The prospective, multicenter study evaluated whether Guardant360 can be used to detect all 7 guideline-recommended predictive biomarker mutations (EGFR, ALK, ROS1, BRAF, RET, MET, and ERBB2) and 1 prognostic biomarker mutation (KRAS) at the same rate as traditional tissue genotyping tests in 282 patients with newly diagnosed advanced NSCLC enrolled at 28 North American centers between July 2016 to April 2018. Of the 282 patients who submitted a pre-treatment blood sample for cfDNA analysis, the majority were white (81.9%) and half were female (54.3%). Papadimitrakopoulou noted that clinical follow-up of the study is ongoing.
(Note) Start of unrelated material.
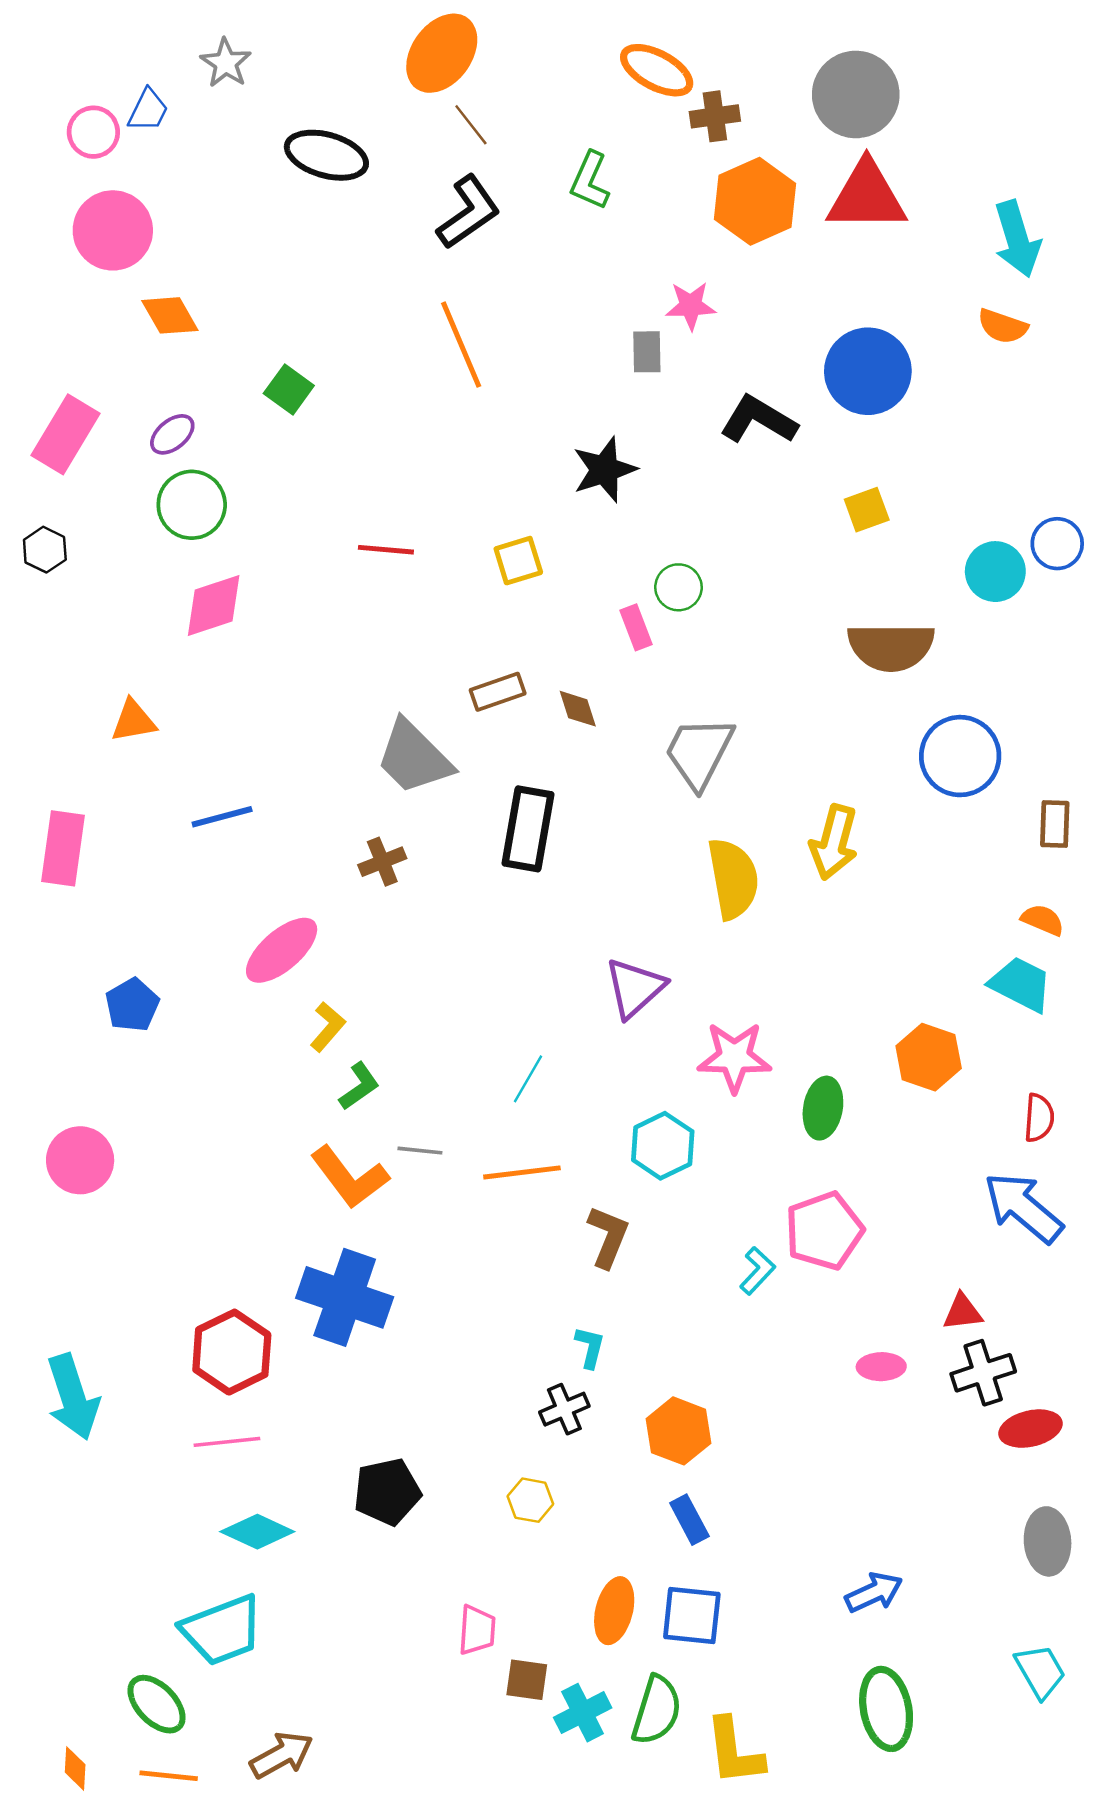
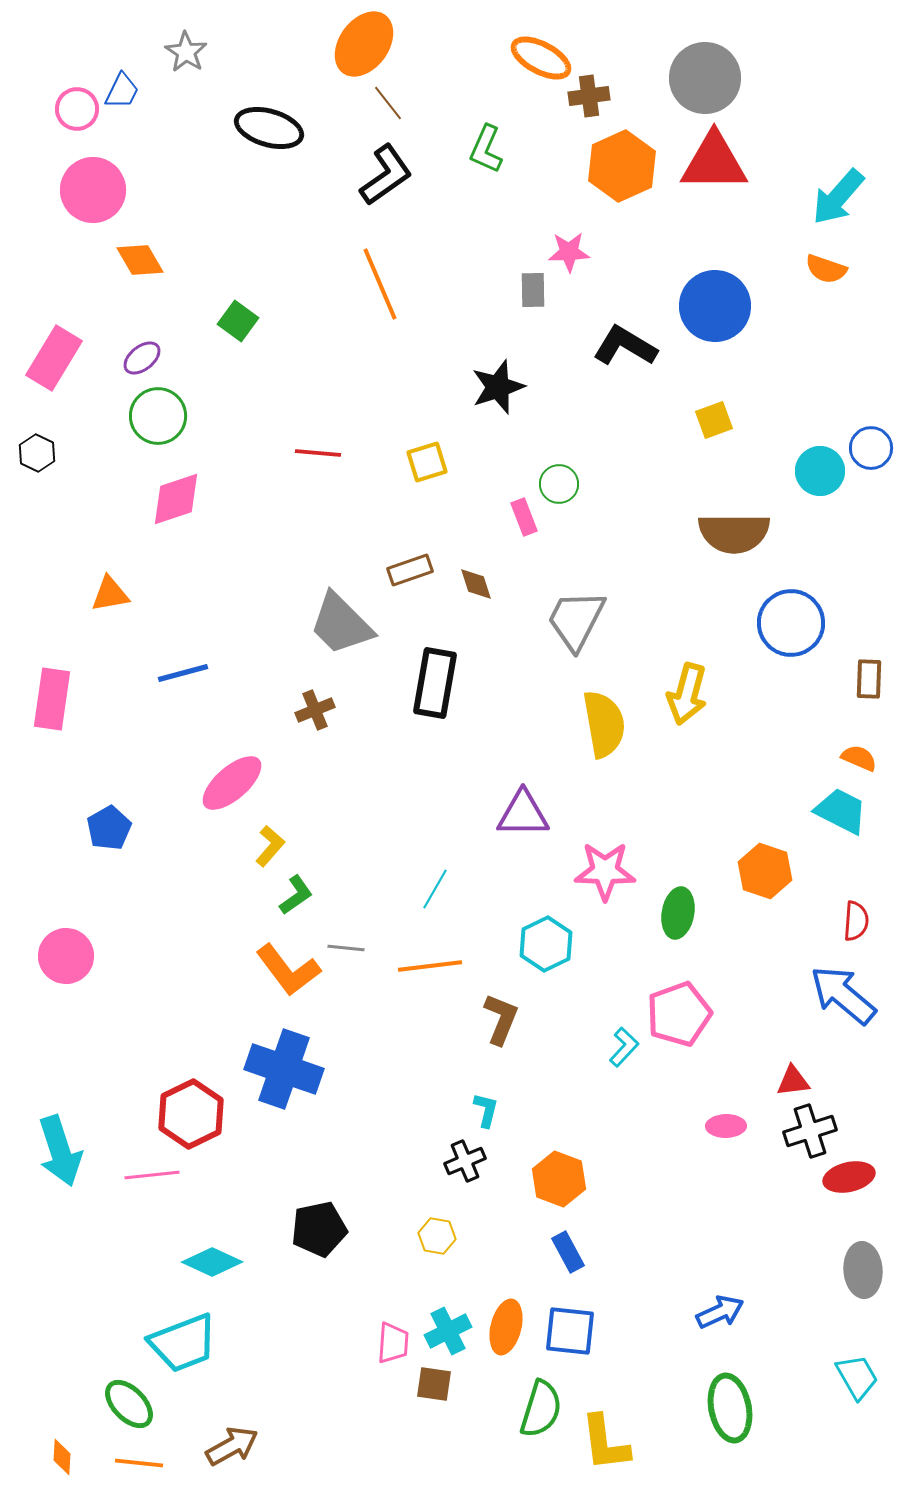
cyan arrow: (1017, 239) -> (838, 197), turned 58
purple triangle: (635, 988) -> (523, 814), turned 42
pink line: (227, 1442) -> (152, 1175), moved
cyan cross: (583, 1713) -> (448, 1331), moved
She concluded the study validates the clinical utility of cfDNA in newly diagnosed metastatic NSCLC. “What prompted the study was the desire to demonstrate that the liquid biopsy, which is easier to obtain and with a faster turnaround time, can detect these mutations and alterations in the DNA at a rate similar to the standard, which is tissue biopsy. That is something that is assumed to be true but was not tested in a clinical trial prospectively,” she added. “We felt there was a need for this since the desire to expand the group of patients who get these tests upfront is great. Having a test that we can rely upon to get good results for treatment choices is a very important step.”
AACR Annual Meeting 2019 director John D. Carpten, PhD, Institute of Translational Genomics, Keck School of Medicine, University of Southern California, noted how exciting these results are. “Non-invasive approaches are feasible and they meet standards that are minimally at the level of if not superior to more invasive approaches to disease detection, such as genotyping from actual tissue specimens, which would require either biopsy or surgical resection. In this case, we can identify the mutations in the cancer that are important and do this in a much more noninvasive way.”
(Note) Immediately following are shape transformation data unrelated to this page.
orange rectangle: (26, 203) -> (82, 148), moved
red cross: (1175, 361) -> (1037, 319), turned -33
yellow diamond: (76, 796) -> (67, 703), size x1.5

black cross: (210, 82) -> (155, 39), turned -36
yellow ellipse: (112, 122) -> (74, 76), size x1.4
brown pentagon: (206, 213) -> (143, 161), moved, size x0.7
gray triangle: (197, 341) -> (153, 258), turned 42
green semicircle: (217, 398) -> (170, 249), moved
“It also reveals that that this field is rapidly growing with new methods that might also include epigenetic changes in cell-free DNA, circulating tumor cells, exosomes, and other forms of mRNA that may be circulating in plasma,” he added. “So, the integration of all these various measurements, we believe really allow us to do a much better job at identifying cancers, monitoring them, and identifying appropriate mutations or alterations that are tied to specific targeted therapies.”
Leighl N, Page RD, Raymond VM, et al. Clinical utility of comprehensive cell-free DNA (cfDNA) analysis to identify genomic biomarkers in newly diagnosed metastatic non-small cell lung cancer (mNSCLC). Presented at: AACR Annual Meeting 2019 media preview; Feb. 27, 2019; Philadelphia.